### Input data ###

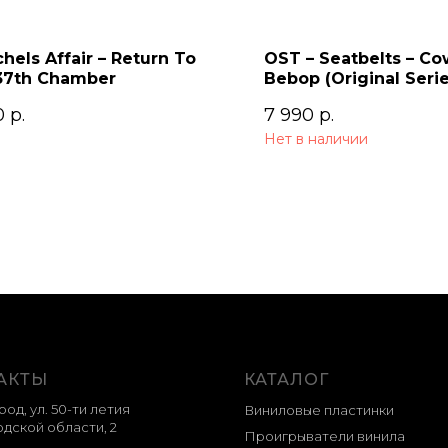
chels Affair – Return To
OST – Seatbelts – C
37th Chamber
Bebop (Original Seri
Soundtrack) 2LP
0
р.
7 990
р.
Нет в наличии
АКТЫ
КАТАЛОГ
род, ул. 50-ти летия
Виниловые пластинки
дской области, 2
Проигрыватели винила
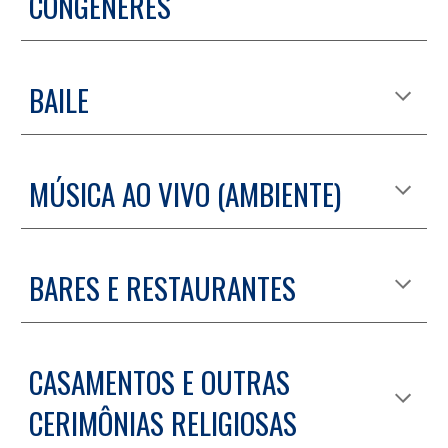
CONGÊNERES
BAILE
MÚSICA AO VIVO (AMBIENTE)
BARES E RESTAURANTES
CASAMENTOS E OUTRAS
CERIMÔNIAS RELIGIOSAS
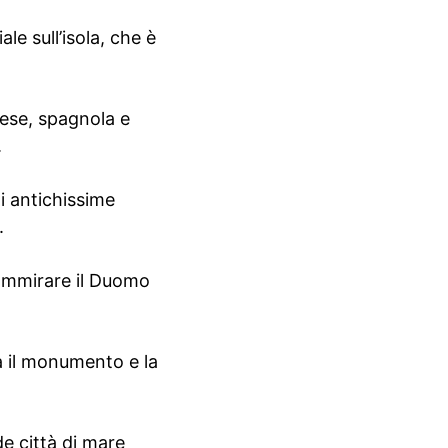
le sull’isola, che è
nese, spagnola e
.
ni antichissime
.
e ammirare il Duomo
a il monumento e la
e città di mare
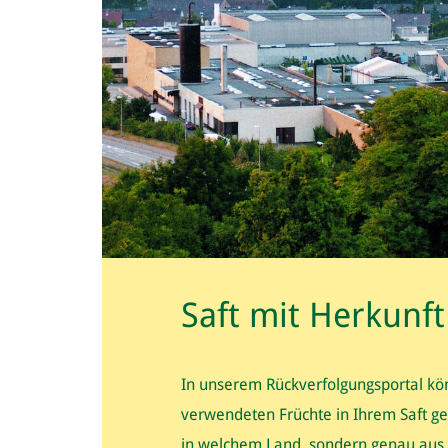
Saft mit Herkunft
In unserem Rückverfolgungsportal kön
verwendeten Früchte in Ihrem Saft ge
in welchem Land, sondern genau aus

###

Strip the images and reproduce the remaining records precisely.

chels Affair – Return To
OST – Seatbelts – C
37th Chamber
Bebop (Original Seri
Soundtrack) 2LP
0
р.
7 990
р.
Нет в наличии
АКТЫ
КАТАЛОГ
род, ул. 50-ти летия
Виниловые пластинки
дской области, 2
Проигрыватели винила
CONGÊNERES
BAILE
MÚSICA AO VIVO (AMBIENTE)
BARES E RESTAURANTES
CASAMENTOS E OUTRAS
CERIMÔNIAS RELIGIOSAS
le sull’isola, che è
nese, spagnola e
.
ni antichissime
.
e ammirare il Duomo
a il monumento e la
e città di mare
Saft mit Herkunft
In unserem Rückverfolgungsportal kön
verwendeten Früchte in Ihrem Saft ge
in welchem Land, sondern genau aus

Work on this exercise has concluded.